Voortdurend verkennen we nieuwe technieken die een toepassing in het forensische domein kunnen vinden. Met name nieuwe analyse technologie waarmee sneller, nauwkeuriger en gevoeliger informatie verkregen kan worden. Door een aanpassing in de Opiumwet is het noodzakelijk om bij het NFI een NMR (nuclear magnetic resonance) in gebruik te nemen. Het gebruik van proteomics, de analyse van eiwitten, levert veel nieuwe inzichten in de bron van sporen. We onderzoeken de mogelijkheden om deze methoden in te zetten voor de bepaling van bijvoorbeeld het soort lichaamsvloeistof dat is aangetroffen op een plaats delict en het onderscheid tussen verschillende bronnen.

Het dichter naar de plaats van onderzoek (mogelijk een Plaats Delict) brengen van de analyse en interpretatie - met als doel hiermee het proces in de keten te versnellen en het sporenonderzoek ter plaatse te ondersteunen en te optimaliseren. Voor een snelle analyse van mogelijke explosieven wordt gewerkt aan een mobiele spectrofotometer die op locatie gebruikt kan worden. Met behulp van NFiDENT wordt het mogelijk gemaakt om, op verschillende locaties in het land, verdachte monsters te analyseren om te bepalen of er verdovende middelen aanwezig zijn. Door ontwikkeling van een snelle toxicologische methode kan op de plaats van onderzoek direct informatie worden verkregen over het overlijden of omstandigheden van een overlijdensgeval.

Door meer informatie uit minder en ander spoormateriaal te halen kan de keten beter voorzien worden van informatie met betrekking tot het spoor. Nieuwe methoden voor het analyseren van verschillende bestanddelen uit een partij verdovende middelen, of die zijn vrijgekomen na een explosie maken het mogelijk om met een hogere bewijskracht uitspraken te doen over de herkomst van de verdovende middelen en het explosief materiaal. Er wordt ook onderzocht welke bestanddelen er uit vingersporen kunnen worden gehaald om andere vragen in zaakonderzoek te beantwoorden. Het gebruik van chemical imaging voor het visualiseren en gelijktijdig analyseren van vingersporen levert veel andere informatie op uit deze sporen. Dezelfde technologie kan een bijdrage leveren in vraagstukken in de forensische pathologie en toxicologie.

Het wordt in strafzaken steeds belangrijker om de context rondom sporen beter te begrijpen. Vragen die zijn gerelateerd aan hypothesen op activiteitniveau worden steeds vaker gesteld. We doen onderzoek naar het voorkomen en de overdracht van explosieven en schotresten. In het kader van zedenzaken wordt onderzoek gedaan naar de overdracht en stabiliteit van glijmiddelen in verschillende matrices, zoals swabs en vingersporen.  We gaan inzetten op onderzoek uit naar de primaire en secundaire overdracht van chemische sporen van stoffen die bijvoorbeeld gebruikt worden bij drugs en explosieven synthese, om activiteiten rondom verdachten en plaats delict te evalueren.

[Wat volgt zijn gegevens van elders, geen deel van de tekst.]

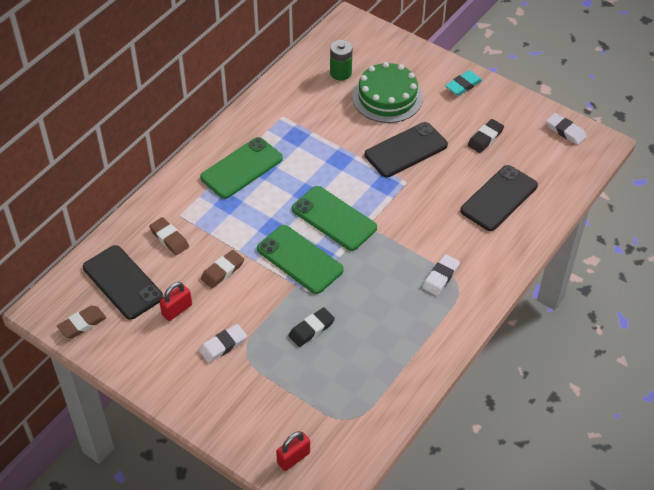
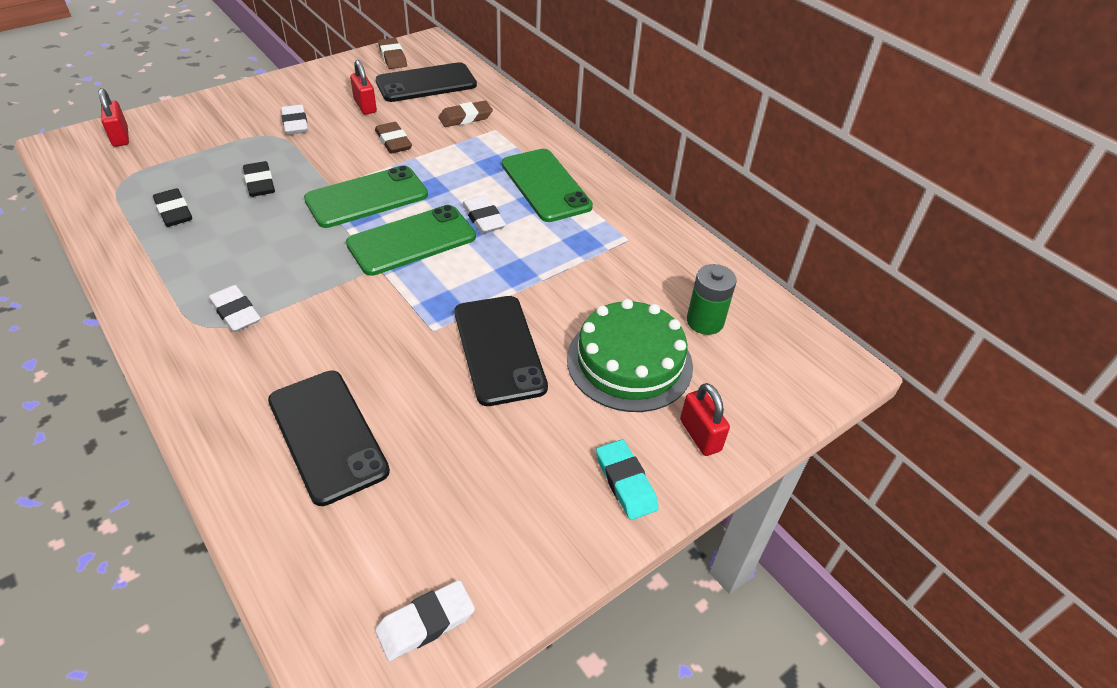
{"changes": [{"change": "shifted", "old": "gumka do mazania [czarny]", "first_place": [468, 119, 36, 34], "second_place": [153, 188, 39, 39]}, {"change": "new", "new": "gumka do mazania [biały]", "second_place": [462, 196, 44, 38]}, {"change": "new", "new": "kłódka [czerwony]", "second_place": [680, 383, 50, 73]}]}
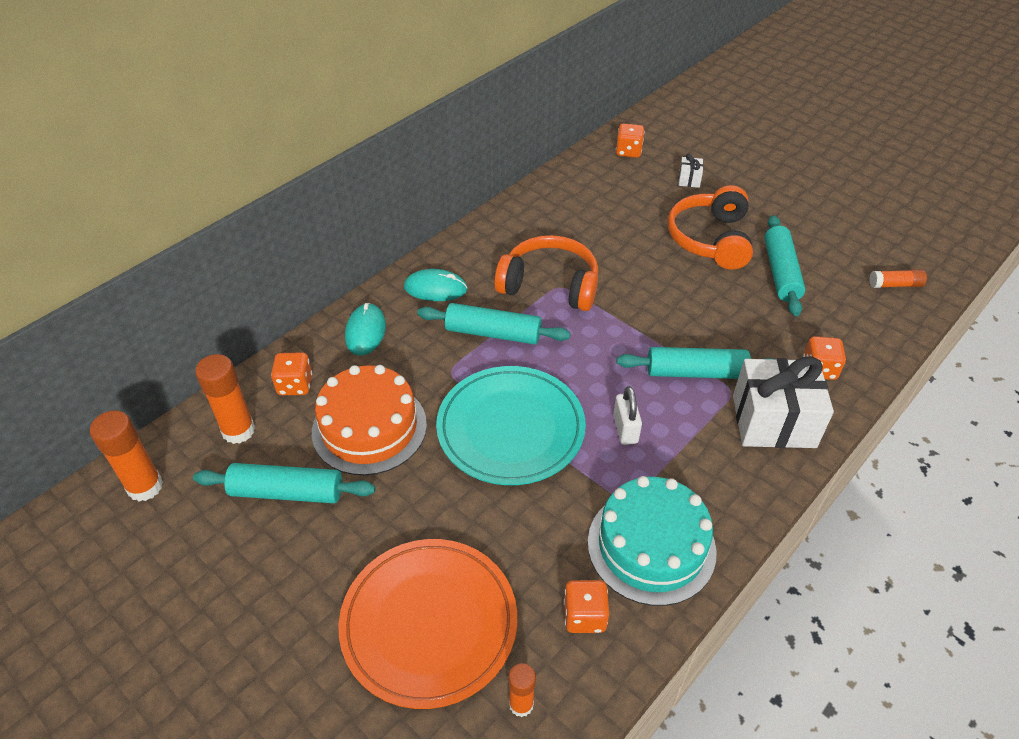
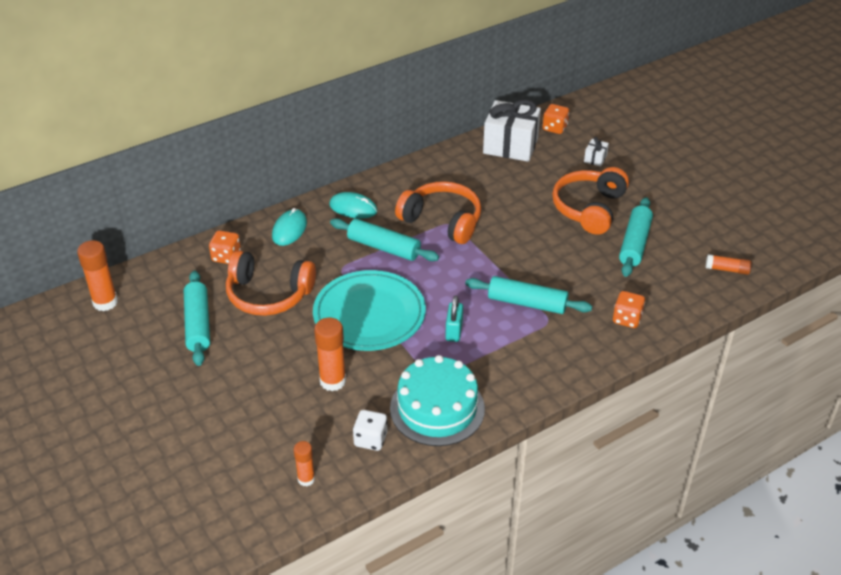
{"changes": [{"change": "shifted", "old": "klej w sztyfcie [pomarańczowy]", "first_place": [195, 354, 60, 90], "second_place": [314, 318, 32, 73]}, {"change": "shifted", "old": "prezent [biały]", "first_place": [733, 356, 101, 92], "second_place": [483, 99, 58, 63]}, {"change": "swapped", "old": "tort [pomarańczowy]", "new": "słuchawki [pomarańczowy]", "first_place": [312, 365, 115, 110], "second_place": [226, 250, 90, 66]}, {"change": "repainted", "old": "kłódka [biały]", "new": "kłódka [turkusowy]", "first_place": [613, 386, 29, 59], "second_place": [445, 295, 18, 47]}, {"change": "rotated", "old": "wałek do ciasta [turkusowy]", "first_place": [193, 463, 183, 40], "second_place": [184, 271, 26, 95], "degrees": 60}, {"change": "gone", "old": "talerz [pomarańczowy]", "first_place": [339, 539, 178, 170]}, {"change": "repainted", "old": "kostka do gry [pomarańczowy]", "new": "kostka do gry [biały]", "first_place": [564, 580, 45, 53], "second_place": [353, 410, 35, 41]}]}
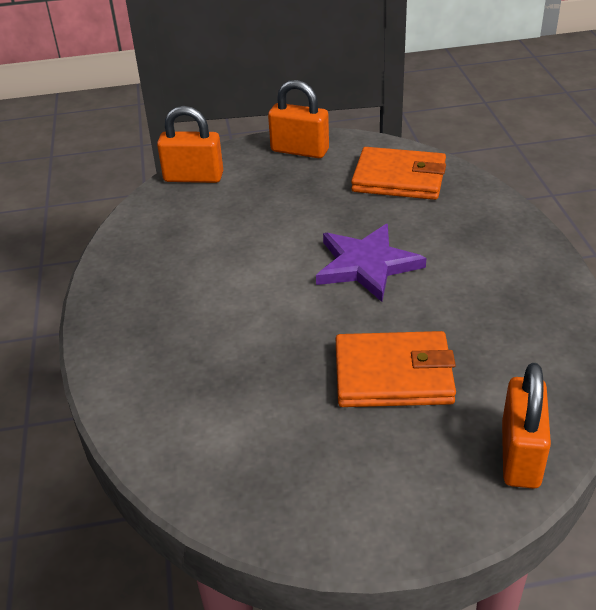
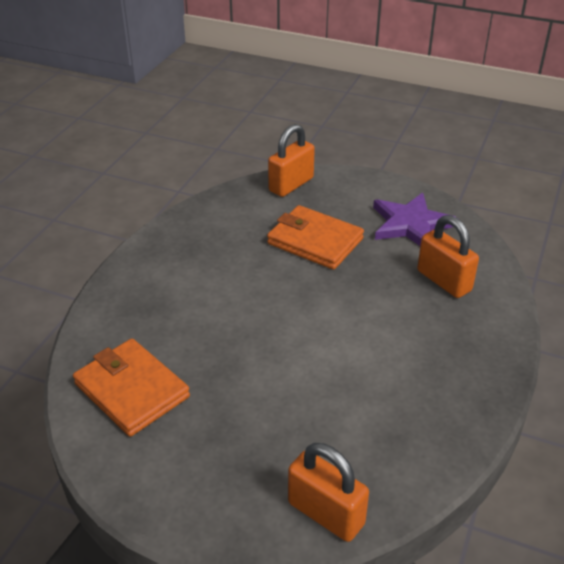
{"changes": [{"change": "shifted", "old": "kłódka [pomarańczowy]", "first_place": [268, 80, 61, 78], "second_place": [417, 215, 62, 83]}, {"change": "shifted", "old": "gwiazda [fioletowy]", "first_place": [316, 224, 110, 78], "second_place": [373, 193, 84, 53]}]}
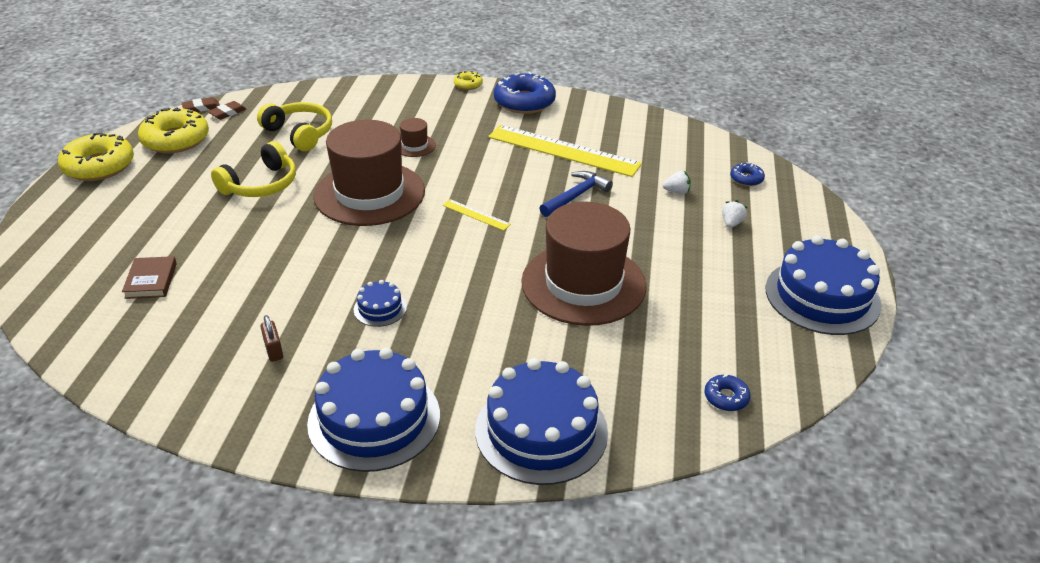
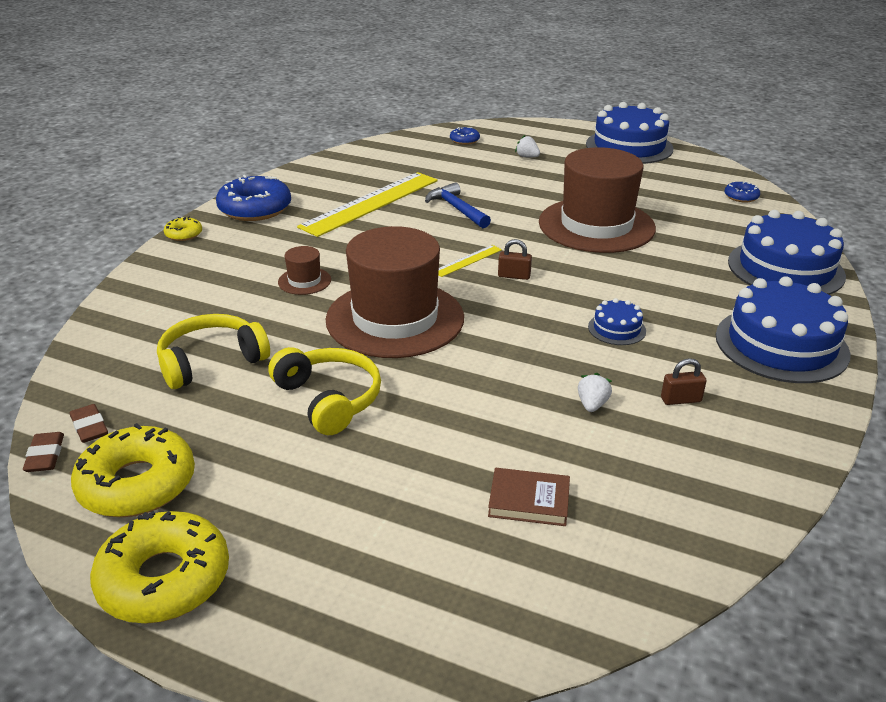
{"changes": [{"change": "shifted", "old": "truskawka [biały]", "first_place": [663, 171, 28, 23], "second_place": [578, 373, 34, 39]}, {"change": "new", "new": "kłódka [brązowy]", "second_place": [498, 239, 34, 41]}]}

Voor heel veel forensisch onderzoek geldt dat het bijhouden van referentieverzamelingen en de daaruit volgende intelligence cruciaal is voor het slagen van onderzoek. We gebruiken hiervoor de nieuwste big data en artificial intelligence aanpakken in samenwerking met interne en externe partners. Een belangrijke doelstelling in dit prioritaire thema is dat de verzamelingen waar mogelijk gedeeld worden met de ketenpartners, zodat er op meerdere momenten in het gerechtelijk onderzoek gebruikt gemaakt kan worden van deze informatie.